For Seattle, Portland, how important is Cascadia Cup?
It only took minutes after Seattle’s Saturday victory for their focus to shift. Usually the winning side stays in a reflective mood after a win, even if their clichés talk about moving on to the next match.
Not on Saturday, though. It was as if the Sounders had been waiting for that final whistle - a signal that would give them permission to change gears. The next Cascadia Derby was only seven days away, and handed a surprise defeat by a struggling Portland the last time they ventured down I-5, the Sounders seemed keenly aware of their chance for redemption.
“It’s a game we’re looking forward to,” Seattle head coach Sigi Schmid said on Saturday. “Cascadia Cup is important to us. We felt a little hard done in our last game down there. I didn’t think we played real well. The game got away from us, and also emotionally got away from us a little bit. We’re looking forward to going down in front of the Timbers Army and putting [up] a result.”
If you’re unaccustomed to soccer in the Pacific Northwest, the intensity will seem strange, perhaps even contrived. Shouldn’t Seattle have more to worry about than the West’s last place team? True, Portland’s a regional rival, but maybe the Sounders have bigger fish to fry. The Timbers are in last place, whereas Seattle sit second in the West with an outside chance of reeling in San Jose. Almost certainly going to the playoffs, Seattle may want to start getting ready for a postseason that has been unkind since they joined Major League Soccer.
Not this week. This week is all about Portland, and there’s nothing contrived about it. It’s all about Cascadia Cup.
The attitude was the same at Portland’s last home game, all the way back on Aug. 31. After that Friday night win over the Rapids, the feeling started to creep into the stadium: The next time everybody’s here, Seattle will be in town. Four days ahead of a match in Commerce, that feeling was quickly stomped out. First things first.

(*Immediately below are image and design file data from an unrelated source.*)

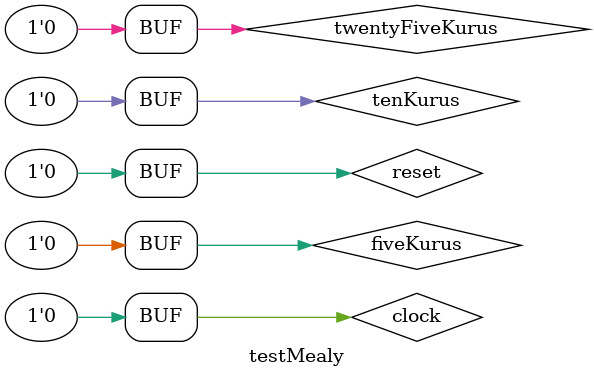
<source format=sv>
`timescale 1ns / 1ps


module testMealy();

logic clock, reset,fiveKurus,tenKurus,twentyFiveKurus,theProduct;

mealyMachine test1 (clock, reset,fiveKurus,tenKurus,twentyFiveKurus,theProduct);

always
begin
    clock = 1; #5; clock = 0; #5;
end

initial
begin
reset=0;fiveKurus=0;tenKurus=1;twentyFiveKurus=0; #10;
fiveKurus=1;tenKurus=0;twentyFiveKurus=0; #10;
fiveKurus=1;tenKurus=0;twentyFiveKurus=0; #10;
fiveKurus=0;tenKurus=1;twentyFiveKurus=0; #10;
fiveKurus=0;tenKurus=1;twentyFiveKurus=0; #10;
fiveKurus=0;tenKurus=1;twentyFiveKurus=0; #10;
fiveKurus=0;tenKurus=1;twentyFiveKurus=0; #10;
fiveKurus=0;tenKurus=1;twentyFiveKurus=0; #10;
fiveKurus=0;tenKurus=0;twentyFiveKurus=0; #10;
end
endmodule

</source>
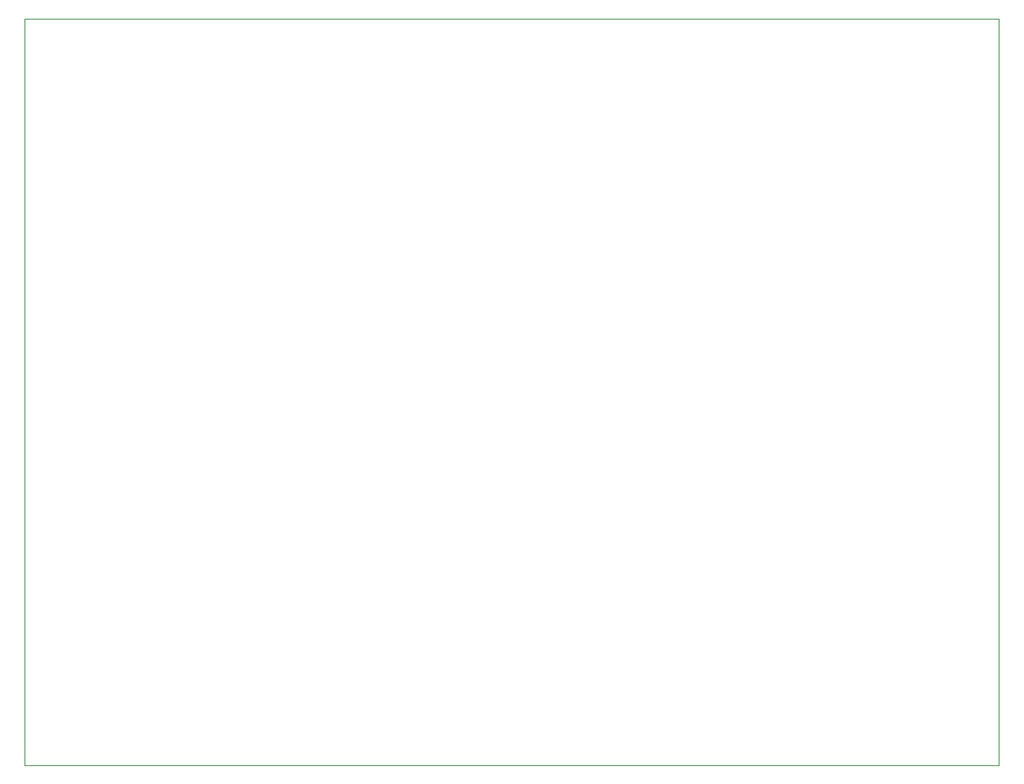
<source format=gm1>
G04 #@! TF.GenerationSoftware,KiCad,Pcbnew,(6.0.11)*
G04 #@! TF.CreationDate,2023-02-10T17:49:21-04:00*
G04 #@! TF.ProjectId,simon_dice_2_layer,73696d6f-6e5f-4646-9963-655f325f6c61,rev?*
G04 #@! TF.SameCoordinates,Original*
G04 #@! TF.FileFunction,Profile,NP*
%FSLAX46Y46*%
G04 Gerber Fmt 4.6, Leading zero omitted, Abs format (unit mm)*
G04 Created by KiCad (PCBNEW (6.0.11)) date 2023-02-10 17:49:21*
%MOMM*%
%LPD*%
G01*
G04 APERTURE LIST*
G04 #@! TA.AperFunction,Profile*
%ADD10C,0.100000*%
G04 #@! TD*
G04 APERTURE END LIST*
D10*
X97510000Y-50490000D02*
X198510000Y-50490000D01*
X198510000Y-50490000D02*
X198510000Y-127890000D01*
X198510000Y-127890000D02*
X97510000Y-127890000D01*
X97510000Y-127890000D02*
X97510000Y-50490000D01*
M02*

</source>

Portland went on to lose badly in Colorado, another reminder that the Timbers’ 2012 has fallen apart. The math doesn’t say so, but their 2012 playoff hopes are gone. Their main focus is preparing the team for Caleb Porter’s December takeover.
Still, as is the case with Seattle, Portland’s future is on the back burner this week, especially with a chance to win the actual Cascadia Cup.
“There’s always a bit more emphasis on these games, especially with the Cascadia Cup and where we stand,” Timbers’ captain Jack Jewsbury told MLSSoccer.com. Still three points ahead of Seattle in the Cup’s three-team standings (Vancouver at the bottom), Portland can clinch this year’s title with a win on Saturday.
“It means a lot to [the fans], we know that,” Jewbury explained, “but it means a little bit more to the group in the locker room, as well, to bring home some sort of trophy.”
It’s the type of rivalry Major League Soccer has always wanted. For years the league has tried to promote this type of synergy. Competition formats have been altered, unbalanced schedules have been adopted, both with the idea of creating a series of Portland-Seattles.
That hasn’t happened, though. Once you’ve been around Portland-Seattle, you know why. There’s something natural, almost inevitable about this rivalry. The idea that this strange, reserved, passive aggressive enmity could be replicated elsewhere suggests people can replicate nature. Rivals like the northwests’ just happen, and whether that’s because of the distinct notion of the Cascadia region, the counter-cultural ethos of the northwest, or the deep professional soccer history of the area, it’s an alchemy too unpredictable to replicate.
It’s just not the same elsewhere. Perhaps that’s holding other rivalries to an excessively high standard, but even before Cascadia came into Major League Soccer, there was the feeling the truly unique matchups still needed time to develop. The intensity just weren’t there (at the time, we didn’t know what ‘there’ was). Yes, D.C. fans were passionate about New York, but after seeing Portland-Seattle, you wonder if those types of environments are organic or by default?
Will fans always choose a rival? And can those chosen rivals ever compare to the ones which naturally evolve?
Even after seeing almost top level two seasons of the rivalry, it’s strange to look at Seattle and Portland, know all the interests they have beyond Saturday’s game, and see two teams willing to stop the world for a local rivalry.